╭─ Records provided

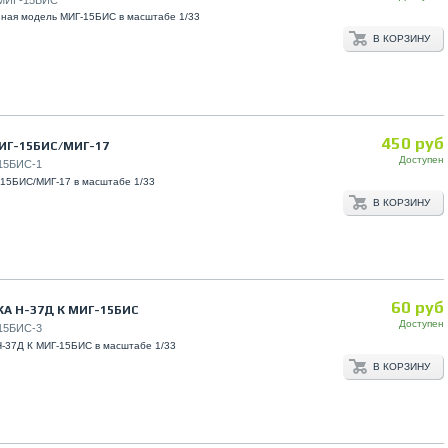
нная модель МИГ-15БИС в масштабе 1/33
В КОРЗИНУ
450 руб
ИГ-15БИС/МИГ-17
Доступен
15БИС-1
15БИС/МИГ-17 в масштабе 1/33
В КОРЗИНУ
60 руб
А Н-37Д К МИГ-15БИС
Доступен
15БИС-3
-37Д К МИГ-15БИС в масштабе 1/33
В КОРЗИНУ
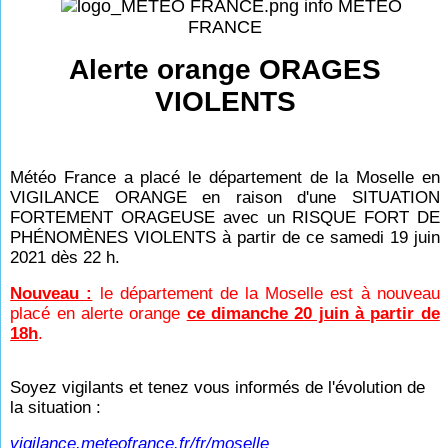
info MÉTÉO
FRANCE
Alerte orange ORAGES
VIOLENTS
Météo France a placé le département de la Moselle en
VIGILANCE ORANGE en raison d'une SITUATION
FORTEMENT ORAGEUSE avec un RISQUE FORT DE
PHÉNOMÈNES VIOLENTS à partir de ce samedi 19 juin
2021 dès 22 h.
Nouveau :
le département de la Moselle est à nouveau
placé en alerte orange
ce dimanche 20 juin à partir de
18h
.
Soyez vigilants et tenez vous informés de l'évolution de
la situation :
vigilance.meteofrance.fr/fr/moselle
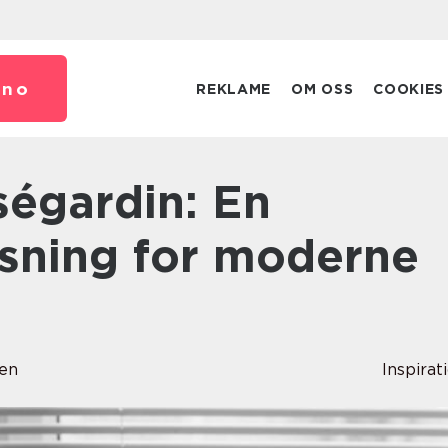
.
no
REKLAME
OM OSS
COOKIES
løsning for moderne
ken
Inspirat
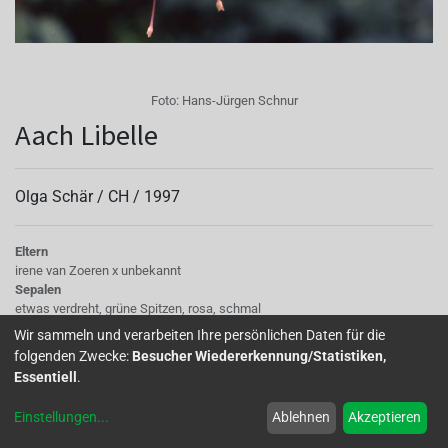
Foto:
Hans-Jürgen Schnur
Aach Libelle
Olga Schär /
CH
/
1997
Eltern
irene van Zoeren x unbekannt
Sepalen
etwas verdreht, grüne Spitzen, rosa, schmal
Korolle/Petalen
Wir sammeln und verarbeiten Ihre persönlichen Daten für die
kräftig rosa
folgenden Zwecke:
Besucher Wiedererkennung/Statistiken,
Knospe/Blüte
Essentiell
.
einfach, mittelgross
Laub
Einstellungen
...
Ablehnen
Akzeptieren
dunkelgrün, klein
Wuchs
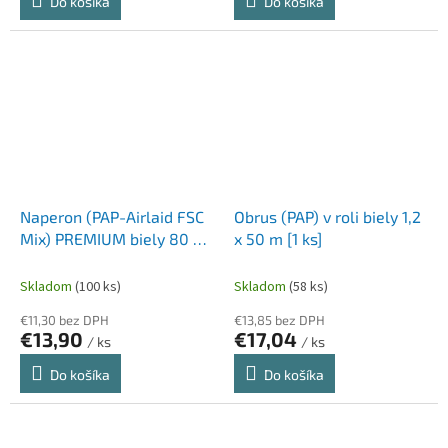
Do košíka
Do košíka
Naperon (PAP-Airlaid FSC
Obrus (PAP) v roli biely 1,2
Mix) PREMIUM biely 80 x
x 50 m [1 ks]
80 cm [20 ks]
Skladom
(100 ks)
Skladom
(58 ks)
€11,30 bez DPH
€13,85 bez DPH
€13,90
€17,04
/ ks
/ ks
Do košíka
Do košíka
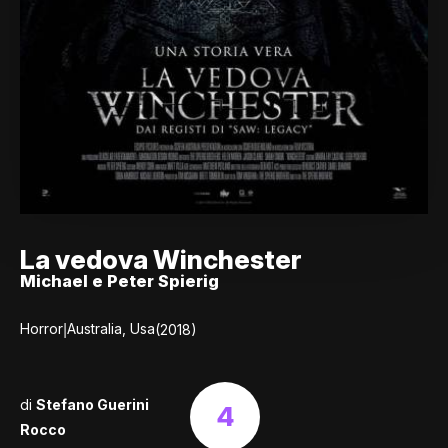
La vedova Winchester
Michael e Peter Spierig
|
Horror
Australia, Usa
(2018)
di
Stefano Guerini
4
Rocco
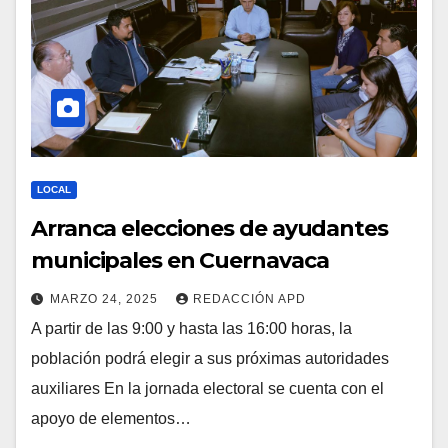
LOCAL
Arranca elecciones de ayudantes
municipales en Cuernavaca
MARZO 24, 2025
REDACCIÓN APD
A partir de las 9:00 y hasta las 16:00 horas, la
población podrá elegir a sus próximas autoridades
auxiliares En la jornada electoral se cuenta con el
apoyo de elementos…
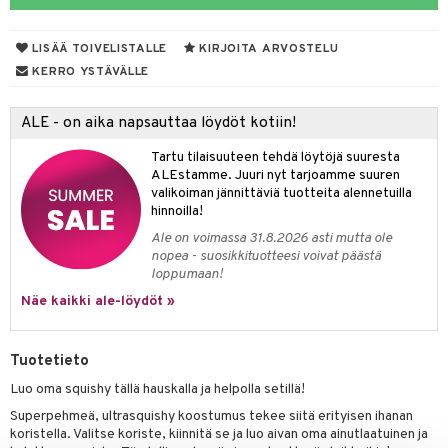
aunutarvikkeita
leich-Wild Life
it & Tarvikkeet
GO Bluey
vous
y Born
oti
le
LISÄÄ TOIVELISTALLE
KIRJOITA ARVOSTELU
 Zhu Pets
O City
bie
ndby
ossa
elut
na/Äiti
KERRO YSTÄVÄLLE
O Classic
comelon
dby Tukholma
kut
kaus & imetys
bil
us
ALE - on aika napsauttaa löydöt kotiin!
O Creator
ney Prinsessat
umi
eenvarjot
istelu
ut
nen
Tartu tilaisuuteen tehdä löytöjä suuresta
GO Disney
by's Dollhouse
pi Laiva
mput
o
lalaput
ohjattavat
keet
ALEstamme. Juuri nyt tarjoamme suuren
valikoiman jännittäviä tuotteita alennetuilla
O Disney Princess
py Friends
pi Pitkätossu Huvikumpu
ten Huonekalut
badabado
ten aterimet
inkolasit
a & Palikat
ta
hinnoilla!
GO DUPLO
.L.
Ale on voimassa 31.8.2026 asti mutta ole
tot
ki
ka- & Säilytyslaatikot
ut ja lakit
O Builder
ysitterit
tuja hahmoja
isuus
nopea - suosikkituotteesi voivat päästä
O Friends
gtoys
loppumaan!
lytys
tipullot & Tarvikkeet
starvikkeita
omag
uviltti
ot
kit
Näe kaikki ale-löydöt »
O Minecraft
entarvikkeita
gyn vaatteet
ipullot & Tarvikkeet
ut
gformers
iilit
blarna
taleikit
elut
GO Ninjago
ens Barn
ut
ikat
ulelut & helistimet
tman
oleikit
neuvot
Tuotetieto
GO Speed Champions
ållan
apussit
kalut
uvajumppa
libompa
opelit
iviteettilelut
Luo oma squishy tällä hauskalla ja helpolla setillä!
GO Spidey
ffi Love
ney
Superpehmeä, ultrasquishy koostumus tekee siitä erityisen ihanan
elyvaunut
koristella. Valitse koriste, kiinnitä se ja luo aivan oma ainutlaatuinen ja
O Super Heroes
mintahahmot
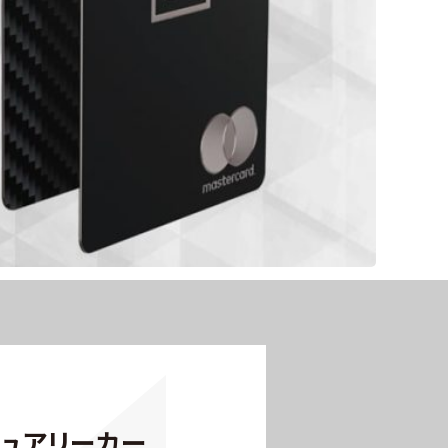
ュアリーカー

╰─

**Exercise instructions**. Reproduce all entries without any change, and omit the pictures.

**Solution for this problem**.
нная модель МИГ-15БИС в масштабе 1/33
В КОРЗИНУ
450 руб
ИГ-15БИС/МИГ-17
Доступен
15БИС-1
15БИС/МИГ-17 в масштабе 1/33
В КОРЗИНУ
60 руб
А Н-37Д К МИГ-15БИС
Доступен
15БИС-3
-37Д К МИГ-15БИС в масштабе 1/33
В КОРЗИНУ
info MÉTÉO
FRANCE
Alerte orange ORAGES
VIOLENTS
Météo France a placé le département de la Moselle en
VIGILANCE ORANGE en raison d'une SITUATION
FORTEMENT ORAGEUSE avec un RISQUE FORT DE
PHÉNOMÈNES VIOLENTS à partir de ce samedi 19 juin
2021 dès 22 h.
Nouveau :
le département de la Moselle est à nouveau
placé en alerte orange
ce dimanche 20 juin à partir de
18h
.
Soyez vigilants et tenez vous informés de l'évolution de
la situation :
vigilance.meteofrance.fr/fr/moselle
.
no
REKLAME
OM OSS
COOKIES
løsning for moderne
ken
Inspirat
Foto:
Hans-Jürgen Schnur
Aach Libelle
Olga Schär /
CH
/
1997
Eltern
irene van Zoeren x unbekannt
Sepalen
etwas verdreht, grüne Spitzen, rosa, schmal
Korolle/Petalen
Wir sammeln und verarbeiten Ihre persönlichen Daten für die
kräftig rosa
folgenden Zwecke:
Besucher Wiedererkennung/Statistiken,
Knospe/Blüte
Essentiell
.
einfach, mittelgross
Laub
Einstellungen
...
Ablehnen
Akzeptieren
dunkelgrün, klein
Wuchs
Do košíka
Do košíka
Naperon (PAP-Airlaid FSC
Obrus (PAP) v roli biely 1,2
Mix) PREMIUM biely 80 x
x 50 m [1 ks]
80 cm [20 ks]
Skladom
(100 ks)
Skladom
(58 ks)
€11,30 bez DPH
€13,85 bez DPH
€13,90
€17,04
/ ks
/ ks
Do košíka
Do košíka
La vedova Winchester
Michael e Peter Spierig
|
Horror
Australia, Usa
(2018)
di
Stefano Guerini
4
Rocco
LOCAL
Arranca elecciones de ayudantes
municipales en Cuernavaca
MARZO 24, 2025
REDACCIÓN APD
A partir de las 9:00 y hasta las 16:00 horas, la
población podrá elegir a sus próximas autoridades
auxiliares En la jornada electoral se cuenta con el
apoyo de elementos…
aunutarvikkeita
leich-Wild Life
it & Tarvikkeet
GO Bluey
vous
y Born
oti
le
LISÄÄ TOIVELISTALLE
KIRJOITA ARVOSTELU
 Zhu Pets
O City
bie
ndby
ossa
elut
na/Äiti
KERRO YSTÄVÄLLE
O Classic
comelon
dby Tukholma
kut
kaus & imetys
bil
us
ALE - on aika napsauttaa löydöt kotiin!
O Creator
ney Prinsessat
umi
eenvarjot
istelu
ut
nen
Tartu tilaisuuteen tehdä löytöjä suuresta
GO Disney
by's Dollhouse
pi Laiva
mput
o
lalaput
ohjattavat
keet
ALEstamme. Juuri nyt tarjoamme suuren
valikoiman jännittäviä tuotteita alennetuilla
O Disney Princess
py Friends
pi Pitkätossu Huvikumpu
ten Huonekalut
badabado
ten aterimet
inkolasit
a & Palikat
ta
hinnoilla!
GO DUPLO
.L.
Ale on voimassa 31.8.2026 asti mutta ole
tot
ki
ka- & Säilytyslaatikot
ut ja lakit
O Builder
ysitterit
tuja hahmoja
isuus
nopea - suosikkituotteesi voivat päästä
O Friends
gtoys
loppumaan!
lytys
tipullot & Tarvikkeet
starvikkeita
omag
uviltti
ot
kit
Näe kaikki ale-löydöt »
O Minecraft
entarvikkeita
gyn vaatteet
ipullot & Tarvikkeet
ut
gformers
iilit
blarna
taleikit
elut
GO Ninjago
ens Barn
ut
ikat
ulelut & helistimet
tman
oleikit
neuvot
Tuotetieto
GO Speed Champions
ållan
apussit
kalut
uvajumppa
libompa
opelit
iviteettilelut
Luo oma squishy tällä hauskalla ja helpolla setillä!
GO Spidey
ffi Love
ney
Superpehmeä, ultrasquishy koostumus tekee siitä erityisen ihanan
elyvaunut
koristella. Valitse koriste, kiinnitä se ja luo aivan oma ainutlaatuinen ja
O Super Heroes
mintahahmot
ュアリーカー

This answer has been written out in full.